Initial results were not encouraging. When the L28 is on its 5600K setting, only half of the LEDs are lit so there are big gaps between them. With the diffuser less than 30mm above it, the individual lamps were still clearly visible. Doubling-up the diffusers (e.g. 15mm and 30mm) didn’t help. Only bringing the diffuser to 60mm above the light source solved that problem, but introduced another one — evenness. The edges of a 6×9 cm rectangle were slightly less bright than the centre. I found a solution by adding a ‘box’ of inward-facing mirrors above the light source, so it would appear to be infinitely wide. Further experimentation showed a vast improvement.
Now to find a suitable box to fit it all into. Hammond do a nice range of die-cast aluminium boxes, and the 1550F model is ideal. The L28 light source fits neatly at the bottom, and it’s just the right height for a 60mm high ‘box of mirrors’ below the diffuser. Only trouble is, the sides of the box are tapered out at about 1.3 degrees. After more design work in FreeCAD, I was able to 3D print some adapters to hold the L28 in the bottom of the box. They correct the taper and provide a precisely perpendicular surface to mount the mirrors on. The diffuser sits on top, and I made a cutout at the bottom to access the power input and controls.
The sides of the box extend slightly above the diffuser, to positively retain the masks I made to mount the film holders on. The masks have extensions at either end of the film path, which bend downwards and ensure there are no sharp edges to scratch the film.
Previously I’d been using a tripod with the head moved to the bottom of the centre column. It works, but needs a lot of space and takes a while to set up. I did some shopping around for a proper copy stand, and found they are unbelievably expensive. Enlargers however, are very cheap. Top tip: they’re almost exactly the same. After a bit of searching I was able to buy a fantastic second-hand enlarger here in Norwich, on an eBay auction. It’s a Jessops-branded LPL 6600, which is a large and very sturdy piece of kit, and it was only £32. I simply removed the enlarger head and fitted a quick-release camera mount in its place. That makes it the same as an LPL CS-5 copy stand, which retails for over £500. Go figure.

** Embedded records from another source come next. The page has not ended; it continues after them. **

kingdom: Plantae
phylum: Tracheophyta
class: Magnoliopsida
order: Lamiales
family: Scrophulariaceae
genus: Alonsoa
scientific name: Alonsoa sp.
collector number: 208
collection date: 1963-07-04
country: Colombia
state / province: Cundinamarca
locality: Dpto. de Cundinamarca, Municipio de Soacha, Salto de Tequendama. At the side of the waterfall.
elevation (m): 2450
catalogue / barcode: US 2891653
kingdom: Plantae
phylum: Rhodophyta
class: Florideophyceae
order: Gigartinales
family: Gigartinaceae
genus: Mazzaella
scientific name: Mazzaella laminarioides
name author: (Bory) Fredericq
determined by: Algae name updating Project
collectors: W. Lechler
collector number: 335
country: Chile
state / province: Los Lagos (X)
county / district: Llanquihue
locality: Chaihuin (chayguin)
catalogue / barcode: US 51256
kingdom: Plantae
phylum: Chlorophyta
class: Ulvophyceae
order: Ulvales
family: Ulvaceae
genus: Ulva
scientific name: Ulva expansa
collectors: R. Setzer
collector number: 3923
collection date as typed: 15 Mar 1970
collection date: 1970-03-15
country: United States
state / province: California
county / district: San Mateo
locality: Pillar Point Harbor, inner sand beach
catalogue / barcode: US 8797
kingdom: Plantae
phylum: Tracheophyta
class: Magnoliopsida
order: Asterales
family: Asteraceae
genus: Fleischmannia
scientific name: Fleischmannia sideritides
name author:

The big copy stand means there is plenty of room to turn the light box through 90 degrees for film sizes where the longer or top edge of the frame is along the length of the film (6×4.5, 4×3, 6×6 from a camera like a Hasselblad):
My 3D designs are available to download free-of-charge on Thingiverse:
Film holders: https://www.thingiverse.com/thing:4799636
They include the following sizes: 120 6×9, 120 6×7, 120 6×6, 120 6×4.5, 127 4×6.5, 127 4×4, 127 4×3, 135 full frame, 135 half frame, 110.